The main challenge is to convert a sorted sequence (in the form of a singly linked list) into a balanced BST. If the input were an array, we could easily pick the middle element as the root and recursively build the left and right subtrees. However, since the input is a singly linked list, we cannot access the middle element in constant time.

A brute-force approach would be to convert the list into an array, then use the array-to-BST method. But this uses extra space. To optimize, we look for a way to find the middle of the list in-place (using slow and fast pointers), allowing us to recursively construct the BST without extra storage.
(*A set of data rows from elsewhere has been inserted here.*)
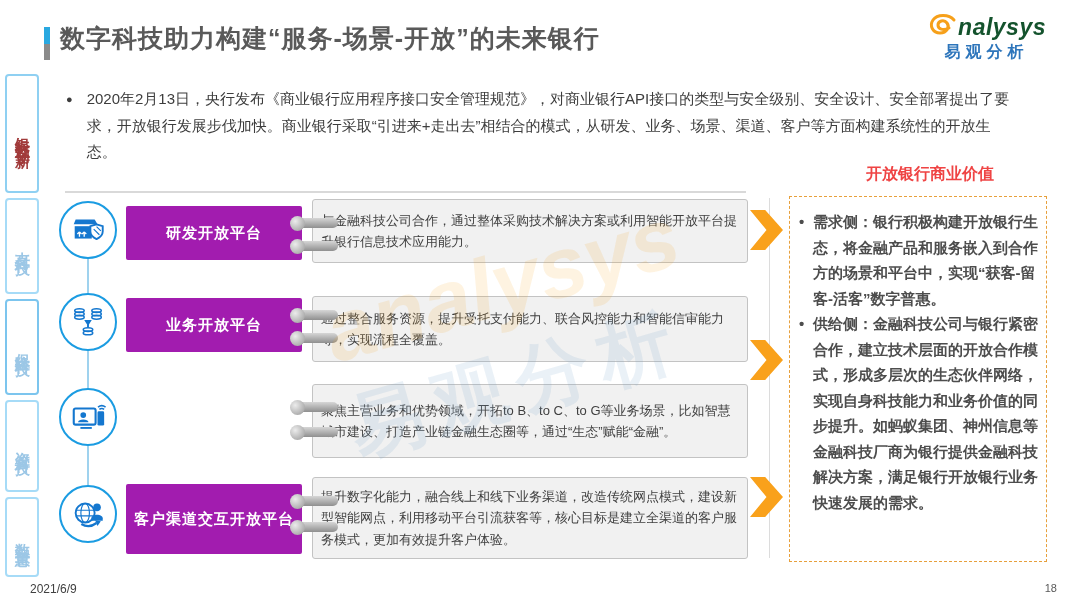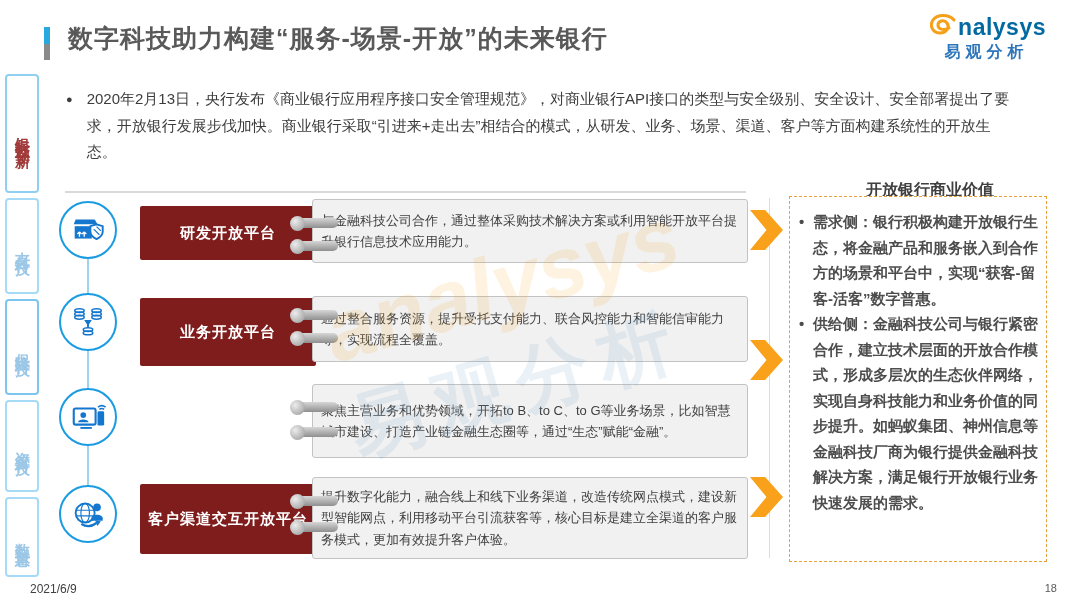--- a/index.html
+++ b/index.html
@@ -3,24 +3,24 @@
 <meta charset="utf-8">
 <style>
   html,body{margin:0;padding:0;background:#fff;}
   .slide{position:relative;width:1080px;height:608px;background:#ffffff;overflow:hidden;
          font-family:"Liberation Sans","DejaVu Sans",sans-serif;}
 
   
   .accent-bar{position:absolute;left:44px;top:27px;width:6px;height:33px;
     background:linear-gradient(#29a8e0 0 52%, #8a8a8a 52% 100%);}
   .page-title{position:absolute;left:60px;top:22px;font-size:25px;font-weight:bold;
-    color:#595959;letter-spacing:1px;margin-left:8px;}
+    color:#595959;letter-spacing:1px;}
   .logo{position:absolute;right:34px;top:13px;text-align:center;}
   .logo-row{display:flex;align-items:center;justify-content:center;gap:1px;}
-  .brand{color:#0369a1;font-size:23px;font-weight:bold;letter-spacing:0.5px;}
+  .brand{color:#14532d;font-size:23px;font-weight:bold;font-style:italic;letter-spacing:0.5px;}
   .brand-cn{color:#2d75bb;font-size:16px;font-weight:bold;letter-spacing:5px;margin-top:1px;}
 
   
   .tab{position:absolute;left:5px;width:34px;border:2px solid #a6dbf7;border-radius:4px;
     background:#fff;display:flex;align-items:center;justify-content:center;
     writing-mode:vertical-rl;text-orientation:upright;font-weight:bold;font-size:15px;
     letter-spacing:3px;box-sizing:border-box;overflow:hidden;}
   .tab1{top:74px;height:119px;color:#a13b3b;border-color:#8fd0f2;}
   .tab2{top:198px;height:96px;color:#9cc7e6;}
   .tab3{top:299px;height:96px;color:#9cc7e6;border-color:#7cc5ee;}
@@ -28,35 +28,35 @@
   .tab5{top:497px;height:80px;color:#9cc7e6;}
 
   
   .intro{position:absolute;left:66px;top:86px;width:948px;display:flex;gap:14px;
     color:#3d3d3d;font-size:15px;line-height:1.78;}
   .intro .dot{font-size:11px;padding-top:4px;flex:none;}
 
   
   .h-left{position:absolute;left:65px;top:168px;width:696px;text-align:center;
     font-size:16px;font-weight:bold;color:#595959;}
-  .h-right{position:absolute;left:800px;top:180px;width:260px;text-align:center;
-    font-size:16px;font-weight:bold;color:#404040;}
+  .h-right{position:absolute;left:800px;top:164px;width:260px;text-align:center;
+    font-size:16px;font-weight:bold;color:#ef4444;}
   .hr-gray{position:absolute;left:65px;top:191px;width:681px;height:2px;background:#d9d9d9;}
 
   
   .rail{position:absolute;left:87px;top:232px;width:2px;height:288px;background:#9fd2ee;z-index:0;}
   .icon-circle{position:absolute;left:59px;width:58px;height:58px;border:2.5px solid #1b9ce2;
     border-radius:50%;background:#fff;display:flex;align-items:center;justify-content:center;
     box-sizing:border-box;z-index:1;}
   .ic1{top:201px}.ic2{top:293px}.ic3{top:388px}.ic4{top:485px}
 
-  .plabel{position:absolute;left:140px;width:176px;background:#7f1d1d;color:#fff;
+  .plabel{position:absolute;left:126px;width:176px;background:#a21caf;color:#fff;
     font-weight:bold;font-size:15px;display:flex;align-items:center;justify-content:center;
     border-radius:2px;box-sizing:border-box;z-index:1;letter-spacing:1px;text-align:right;}
-  .pl1{top:206px;height:54px}.pl2{top:298px;height:68px}.pl3{top:389px;height:60px}.pl4{top:484px;height:70px}
+  .pl1{top:206px;height:54px}.pl2{top:298px;height:54px}.pl3{top:389px;height:60px}.pl4{top:484px;height:70px}
 
   .pin{position:absolute;left:294px;width:44px;height:10px;border-radius:5px;z-index:2;
     background:linear-gradient(180deg,#d6d6d6,#8f8f8f);}
   .pin::before{content:"";position:absolute;left:-4px;top:-2.5px;width:15px;height:15px;
     border-radius:50%;background:radial-gradient(circle at 35% 35%, #ececec, #959595);}
   .pn1a{top:218px}.pn1b{top:241px}.pn2a{top:310px}.pn2b{top:333px}
   .pn3a{top:402px}.pn3b{top:427px}.pn4a{top:496px}.pn4b{top:522px}
 
   .pdesc{position:absolute;left:312px;width:436px;background:#f1f1f1;border:1px solid #c3c3c3;
     border-radius:3px;color:#404040;font-size:13px;line-height:1.62;padding:6px 8px;

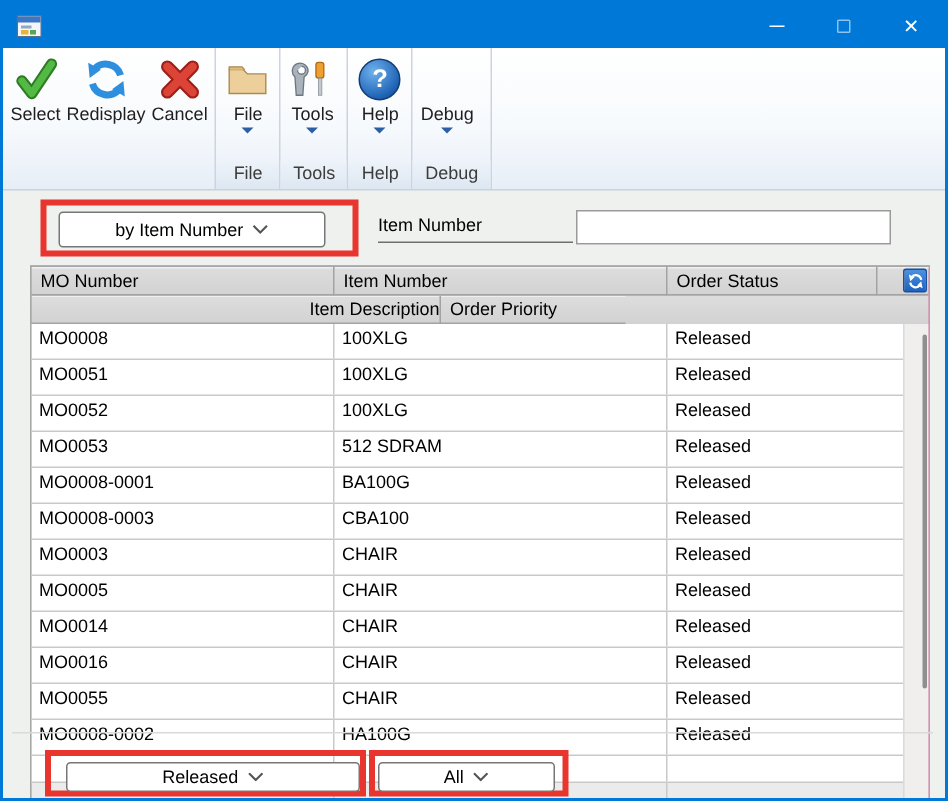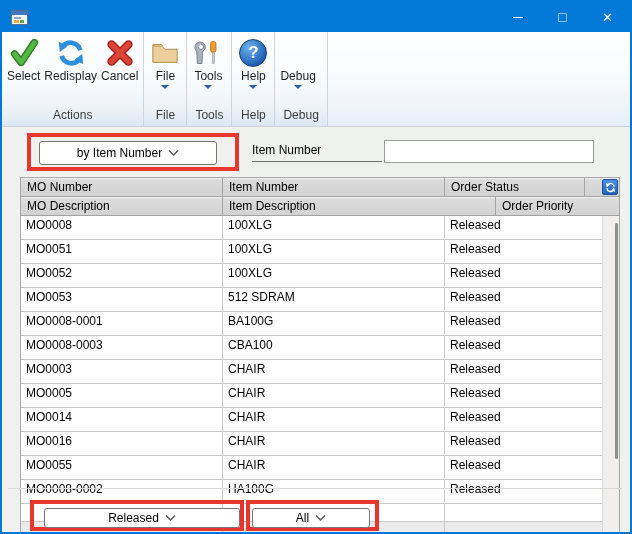--- a/index.html
+++ b/index.html
@@ -75,21 +75,21 @@
     font-size:12px; color:#000; line-height:18px; padding-left:6px;
     border-right:1px solid #a3a3a3; border-bottom:1px solid #a3a3a3;
     box-shadow:inset 0 1px 0 #efefef; overflow:hidden; white-space:nowrap;
   }
   .h1c1 { width:202px; } .h1c2 { width:222px; } .h1c3 { width:140px; }
   .sortcell { width:34px; border-bottom:1px solid #a3a3a3; box-shadow:inset 0 1px 0 #efefef; display:flex; align-items:center; justify-content:flex-end; padding-right:1px; }
   .sortbtn {
     width:16px; height:16px; border:1px solid #1b4f9e; border-radius:2px;
     background:linear-gradient(#4b92e0,#1f63bd); display:flex; align-items:center; justify-content:center;
   }
-  .h2c1 { width:202px; } .h2c2 { width:273px; } .h2c3 { width:123px; border-right:none; }
+  .h2c1 { width:202px; } .h2c2 { width:273px;text-align:right; } .h2c3 { width:123px; border-right:none; }
   .gbody { display:flex; }
   .rowsarea { width:581px; }
   .trow { display:flex; height:24px; border-bottom:1px solid #c9c9c9; background:#fff; }
   .c { font-size:12px; color:#000; line-height:18px; padding-left:5px; overflow:hidden; white-space:nowrap; }
   .c1 { width:202px; border-right:1px solid #c9c9c9; }
   .c2 { width:222px; border-right:1px solid #c9c9c9; }
   .c3 { width:157px; }
   .trow.empty { height:18px; }
   .trow.filler { height:16px; background:#ebebeb; border-bottom:none; }
   .vtrack { position:relative; width:19px; background:#f0efee; border-left:1px solid #dadada; }
@@ -160,21 +160,20 @@
                 <path d="M7 7 L25 25 M25 7 L7 25" stroke="#9e1f17" stroke-width="9" stroke-linecap="round"></path>
                 <path d="M7 7 L25 25 M25 7 L7 25" stroke="#dd4438" stroke-width="6" stroke-linecap="round"></path>
               </svg>
           </span>
           <span class="rlabel-txt">Cancel</span>
           <span class="rarrow hidden">
               <span class="tri-down"></span>
             </span>
         </div>
       </div>
-      <div class="rgroup-label">Actions</div>
     </div>
 
     <div class="rgroup">
       <div class="rbtns">
         <div class="rbtn">
           <span class="ricon">
             <svg width="30" height="30" viewBox="0 0 32 32">
                 <path d="M3 9 h10 l3 3 h13 v14 h-26 z" fill="#eccf9a" stroke="#ab8b52"></path>
                 <path d="M3 9 v-2 h9 l2 2" fill="#e0bd7f" stroke="#ab8b52"></path>
               </svg>
@@ -260,21 +259,20 @@
           <svg width="11" height="11" viewBox="0 0 12 12">
             <path d="M10 5 A4 4 0 0 0 3 3" fill="none" stroke="#fff" stroke-width="1.6"></path>
             <polygon points="1,1 5,3 2,6" fill="#fff"></polygon>
             <path d="M2 7 A4 4 0 0 0 9 9" fill="none" stroke="#fff" stroke-width="1.6"></path>
             <polygon points="11,11 7,9 10,6" fill="#fff"></polygon>
           </svg>
         </span>
       </div>
     </div>
     <div class="hrow">
-      <div class="hcell h2c1">MO Description</div>
       <div class="hcell h2c2">Item Description</div>
       <div class="hcell h2c3">Order Priority</div>
     </div>
     <div class="gbody">
       <div class="rowsarea">
 
   <div class="trow">
     <div class="c c1">MO0008</div>
     <div class="c c2">100XLG</div>
     <div class="c c3">Released</div>

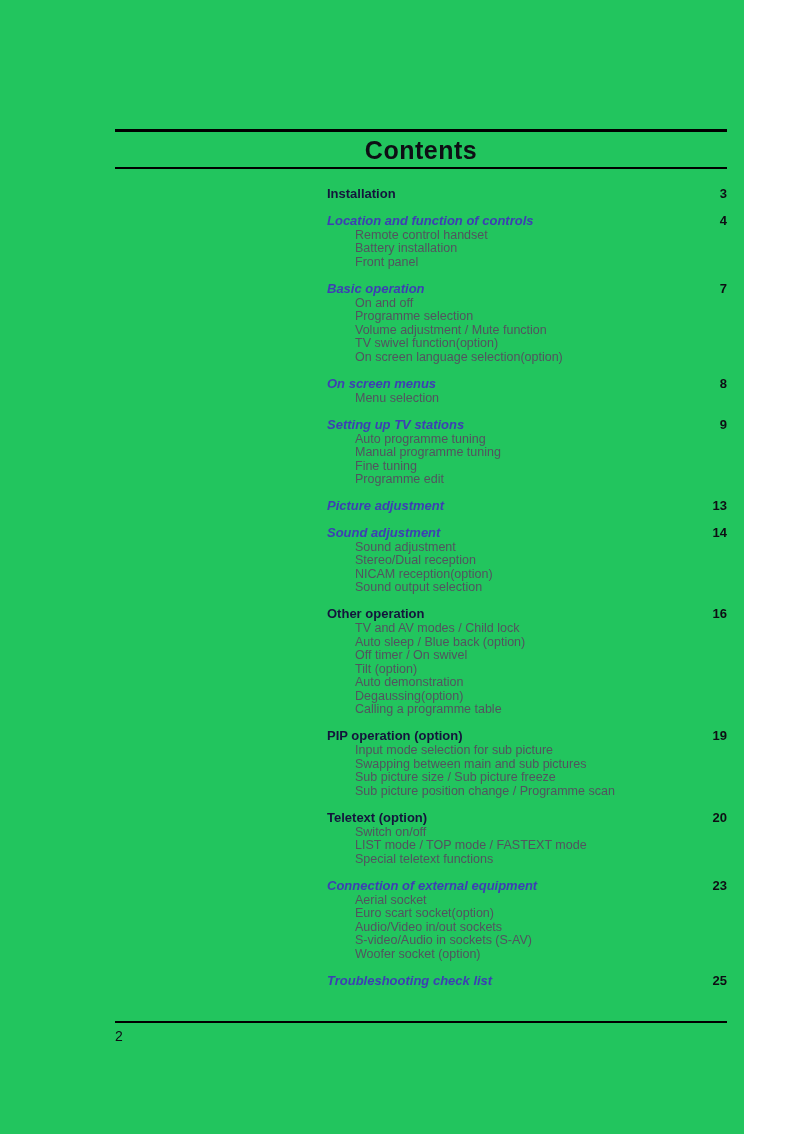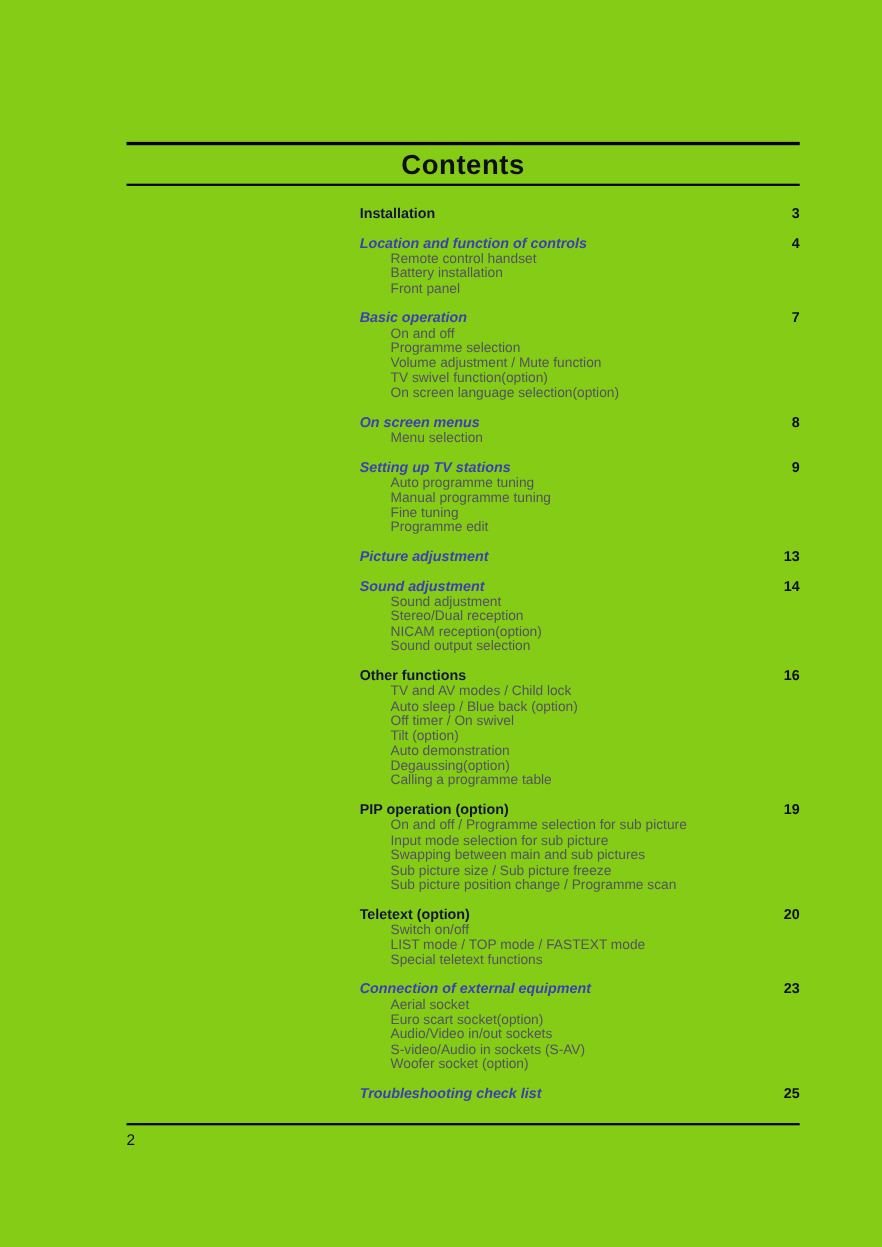--- a/index.html
+++ b/index.html
@@ -3,23 +3,23 @@
 <meta charset="utf-8">
 <style>
   html, body {
     margin: 0;
     padding: 0;
     background: #ffffff;
     font-family: "Liberation Sans", sans-serif;
   }
   .sheet {
     position: relative;
-    width: 802px;
+    width: 744px;
     height: 1134px;
-    background: #84cc16;
+    background: #22c55e;
     overflow: hidden;
   }
   .rule {
     position: absolute;
     left: 115px;
     width: 612px;
     background: var(--rule, #000);
   }
   .rule-top    { top: 129px; height: 3px; }
   .rule-title  { top: 167px; height: 2px; }
@@ -152,40 +152,39 @@
         </div>
         <div class="entry-subs">
           <div class="entry-sub">Sound adjustment</div>
           <div class="entry-sub">Stereo/Dual reception</div>
           <div class="entry-sub">NICAM reception(option)</div>
           <div class="entry-sub">Sound output selection</div>
         </div>
       </div>
       <div class="entry">
         <div class="entry-row">
-          <span class="entry-title tone-navy">Other functions</span>
+          <span class="entry-title tone-navy">Other operation</span>
           <span class="entry-page">16</span>
         </div>
         <div class="entry-subs">
           <div class="entry-sub">TV and AV modes / Child lock</div>
           <div class="entry-sub">Auto sleep / Blue back (option)</div>
           <div class="entry-sub">Off timer / On swivel</div>
           <div class="entry-sub">Tilt (option)</div>
           <div class="entry-sub">Auto demonstration</div>
           <div class="entry-sub">Degaussing(option)</div>
           <div class="entry-sub">Calling a programme table</div>
         </div>
       </div>
       <div class="entry">
         <div class="entry-row">
           <span class="entry-title tone-navy">PIP operation (option)</span>
           <span class="entry-page">19</span>
         </div>
         <div class="entry-subs">
-          <div class="entry-sub">On and off / Programme selection for sub picture</div>
           <div class="entry-sub">Input mode selection for sub picture</div>
           <div class="entry-sub">Swapping between main and sub pictures</div>
           <div class="entry-sub">Sub picture size / Sub picture freeze</div>
           <div class="entry-sub">Sub picture position change / Programme scan</div>
         </div>
       </div>
       <div class="entry">
         <div class="entry-row">
           <span class="entry-title tone-navy">Teletext (option)</span>
           <span class="entry-page">20</span>

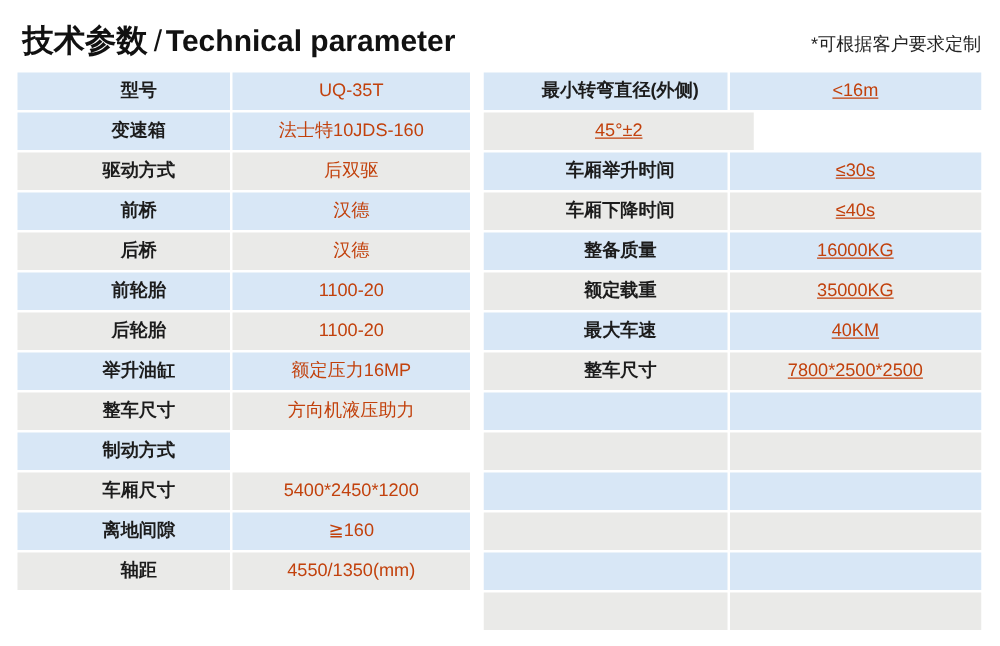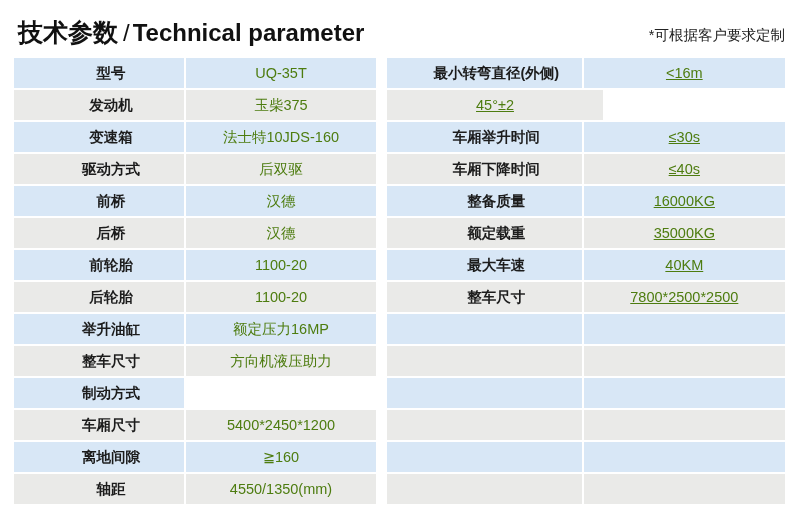--- a/index.html
+++ b/index.html
@@ -89,21 +89,21 @@
     white-space: nowrap;
     overflow: hidden;
   }
   .cell.label {
     font-weight: bold;
     color: #1c1c1c;
     padding-left: 24px;
   }
   .cell.value {
     font-weight: normal;
-    color: #4d7c0f;
+    color: #c2410c;
   }
 
   
   .spec-table.left  .cell.label { width: 170px; margin-right: 2px; }
   .spec-table.left  .cell.value { width: 190px; }
   .spec-table.right .cell.label { width: 207px; margin-right: 2px; }
   .spec-table.right .cell.value { width: 216px; text-decoration: underline; }
 </style>
 </head>
 <body>
@@ -114,24 +114,20 @@
   </div>
   <div class="header-note">*可根据客户要求定制</div>
 </div>
 
 <div class="tables">
   <div class="spec-table left" id="left-table">
       <div class="spec-row blue">
         <div class="cell label">型号</div>
         <div class="cell value">UQ-35T</div>
       </div>
-      <div class="spec-row gray">
-        <div class="cell label">发动机</div>
-        <div class="cell value">玉柴375</div>
-      </div>
       <div class="spec-row blue">
         <div class="cell label">变速箱</div>
         <div class="cell value">法士特10JDS-160</div>
       </div>
       <div class="spec-row gray">
         <div class="cell label">驱动方式</div>
         <div class="cell value">后双驱</div>
       </div>
       <div class="spec-row blue">
         <div class="cell label">前桥</div>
The key insight is to use the slow and fast pointer technique to find the middle node of any sublist, which will serve as the root of the (sub)tree. We then recursively build the left and right subtrees from the left and right parts of the list.

Solution Approach

• Step 1: Find the Middle Node
  • Use two pointers: slow and fast.
  • slow moves one step at a time, fast moves two steps.
  • When fast reaches the end, slow will be at the middle node.
• Step 2: Recursive BST Construction
  • Recursively build the left subtree from the left part of the list (before middle).
  • The middle node becomes the root.
  • Recursively build the right subtree from the right part of the list (after middle).
• Step 3: Base Case
  • If the start of the list equals the end, return null (no nodes to process).
• Step 4: Recursion Boundaries
  • We pass start and end pointers to delimit the current sublist.
  • For the left subtree, use start to mid.
  • For the right subtree, use mid.next to end.
• Why This Works
  • Each subtree is constructed from a sublist, always picking the middle node as root, ensuring balance.
  • No extra space is used except for recursion stack and the tree itself.

Example Walkthrough

Input: head = [-10, -3, 0, 5, 9]

1. First Call:
   • Find middle: 0 (slow/fast pointer technique)
   • 0 becomes root
2. Left Subtree:
   • Sublist: [-10, -3]
   • Middle: -10 (slow at -10, fast at -3)
   • -10 becomes left child
   • Right of -10: -3 (becomes right child of -10)
3. Right Subtree:
   • Sublist: [5, 9]
   • Middle: 9 (slow at 5, fast at 9)
   • 9 becomes right child
   • Left of 9: 5 (becomes left child of 9)
4. Resulting BST:

   •               0
                  / \
                -10  9
                  \  /
                 -3 5
               

Time and Space Complexity

• Brute-force approach (convert to array):
  • Time: O(N) to convert list to array + O(N) to build BST = O(N)
  • Space: O(N) for the array
• Optimized in-place approach (slow/fast pointer):
  • Time: O(N log N) — Each level of recursion does O(N) work to find the middle, and there are O(log N) levels
  • Space: O(log N) for recursion stack (height of tree)
• Why not O(N)?
  • Because finding the middle takes O(N) time for each recursive call, and the depth is O(log N)

Summary

To convert a sorted singly linked list to a height-balanced BST, we use the slow/fast pointer technique to find the middle node, recursively building the tree by always choosing the middle as the root. This ensures the BST is balanced. The approach is elegant because it avoids extra space and leverages linked list traversal, though it does have O(N log N) time complexity. Understanding this recursive, divide-and-conquer method is key to tackling many similar problems involving sorted data and balanced trees.